This is the age of the long wait. We waited for the first wave of the pandemic to pass, then the next and the next. We waited for the curve to flatten, the numbers to fall. In this state, we waited for one lockdown to end, then another five more. We’re still waiting. We waited for vaccines, then waited a little longer for the recommended vaccines. Now we’re waiting on the vaccination rate.
None, though, have waited longer than Melbourne Football Club supporters. It is 57 years since they won their last premiership, longer than any other club’s current wait. They did play two other grand finals in that interim, but with no realistic chance of winning either. Today they are slight favourites on the field and sentimental favourites off it, both unfamiliar statuses. To add to the poignancy, their opponents are the Western Bulldogs, who were only too happy to pass on the unwanted mantle of longest loser when they broke through in 2016.

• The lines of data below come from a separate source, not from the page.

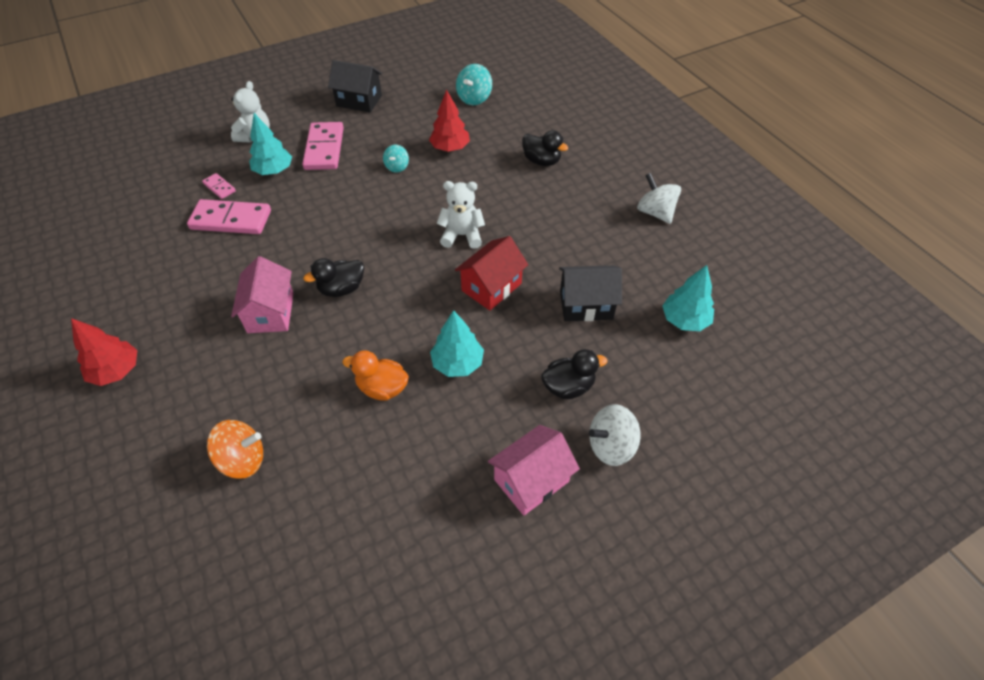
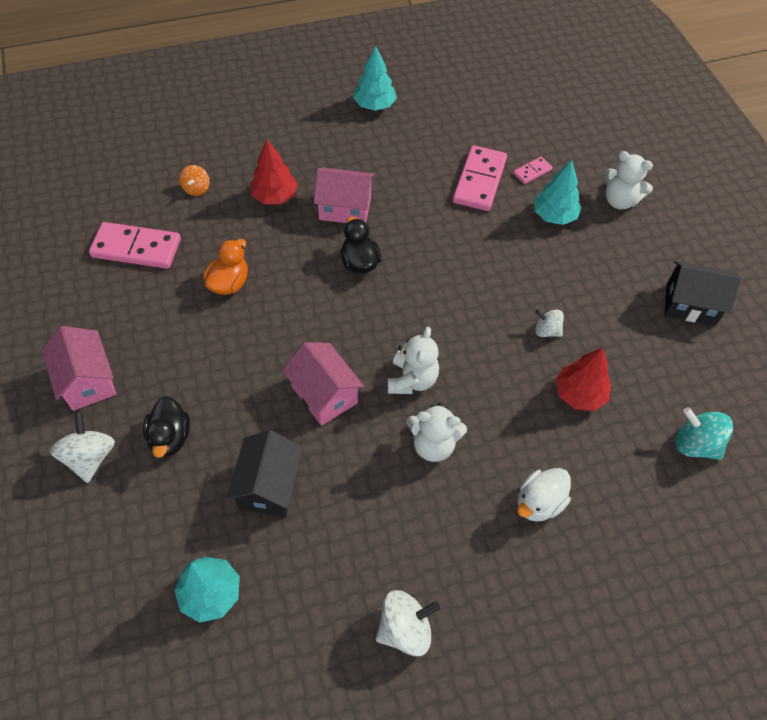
camera: 100 degrees right, 5 degrees up
(116, 371) = (312, 114): red tree -> red tree (275, 196)
(243, 460) = (196, 189): orange spinning top -> orange spinning top, size x0.63
(324, 149) = (590, 262): pink domino -> pink domino (136, 248)
(359, 101) = (690, 304): black house -> black house turned 75 degrees clockwise
(397, 167) = (546, 331): turquoise spinning top -> white spinning top
(457, 363) = (234, 346): turquoise tree -> turquoise tree (374, 105)
(491, 287) = (324, 394): red house -> pink house
(516, 216) = (433, 444): none -> white teddy bear
(541, 161) = (539, 503): black duck -> white duck

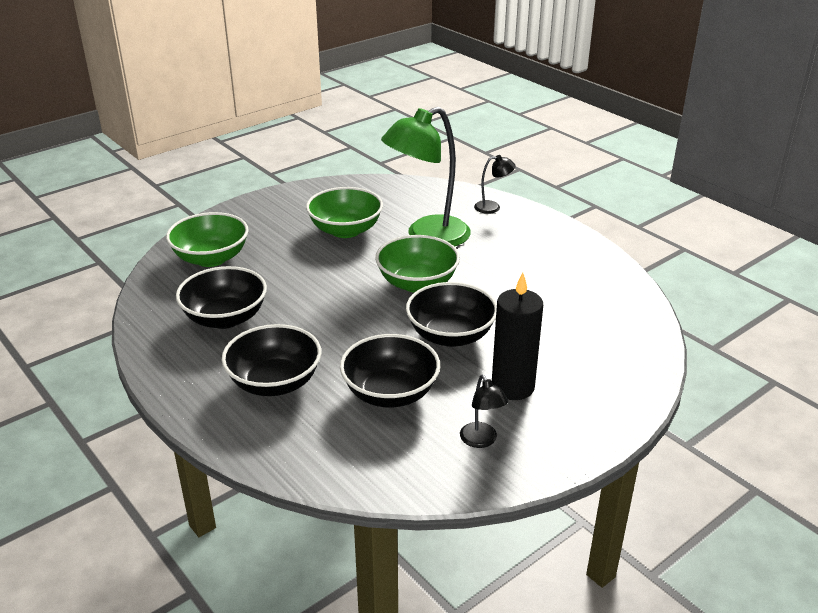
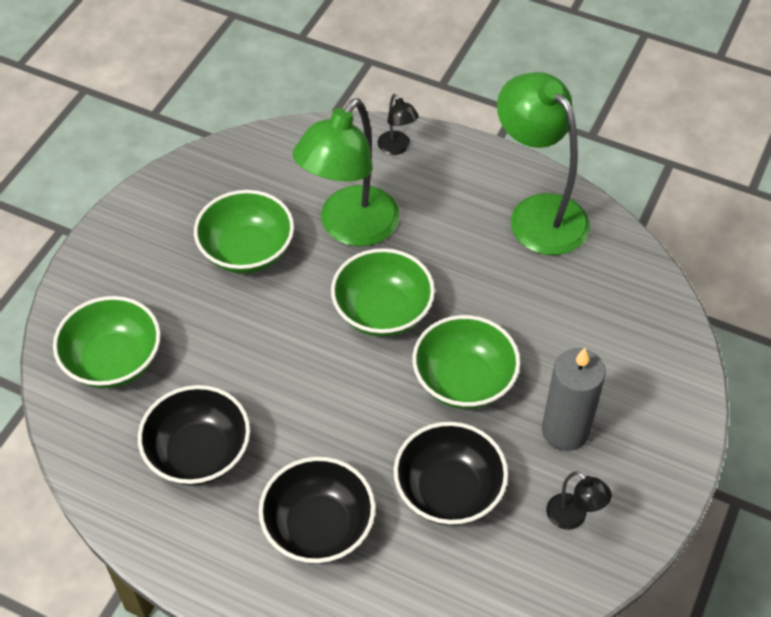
camera: 25 degrees left, 20 degrees up
(450, 335) = (464, 380): black bowl -> green bowl
(493, 207) = (397, 148): black lamp -> black lamp turned 90 degrees clockwise
(512, 387) = (565, 431): black candle -> grey candle
(577, 263) = (538, 213): none -> green lamp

We’ve had to wait an extra week for the grand final, too, and whoever wins will have another wait to parade their spoils before their faithful en masse. For the second year in a row, the finale is being played away from the MCG and outside the COVID cordon, this time in Perth’s swank new Optus Stadium. A proper grand final spectacle is assured, and for that Western Australia has our gratitude. But like this day last year, it will make more acute an inescapable sense that Melbourne has become a ghost town. Nothing says abnormal times more than an empty MCG on grand final day.
It would be easy to portray this as bluebloods versus blue collars, furs versus fluoros. Even Melbourne fans have joined in this week, some taking the mickey out of themselves. At last, they can do it from a position of strength. After so many decades of waiting, few would begrudge them grand final victory this time around. Schadenfreude has a statute of limitations. But the Dogs still have sentimental credit appeal and the almost hereditary title of underdog. It makes this a confusing finale for neutrals. Much as we might want all to be in this one together, someone has to be left behind. That’s the devilry of sport.
The AFL also has had to learn patience, and to hold its nerve, and to move with alacrity when needed. Footy might have surprised even itself with its nimble footwork. It has been tense at times, and a logistical nightmare, but is now an administrative triumph. The players have been obliging, the clubs resilient and the fans stoic.
It might be argued that footy has been granted liberties denied to the rest of us, but footballers also have had to deal with unique stringencies, and besides, the distraction they have provided has been even more welcome this year than last. Two years under the kosh has taken its toll. The mood in Melbourne this year has been tetchier and our community more fractious. Footy has had to be what it normally is anyway, but doubly: one of the threads that binds us together.
We’ve waited, and waited, and now wait again – for twilight in Perth, nightfall in Melbourne. When we return to normal, this may be footy’s new normal. We’ll have to wait and see. For now, it remains only to say what has been so rarely said with conviction on grand final day these past 57 years: Go Dees.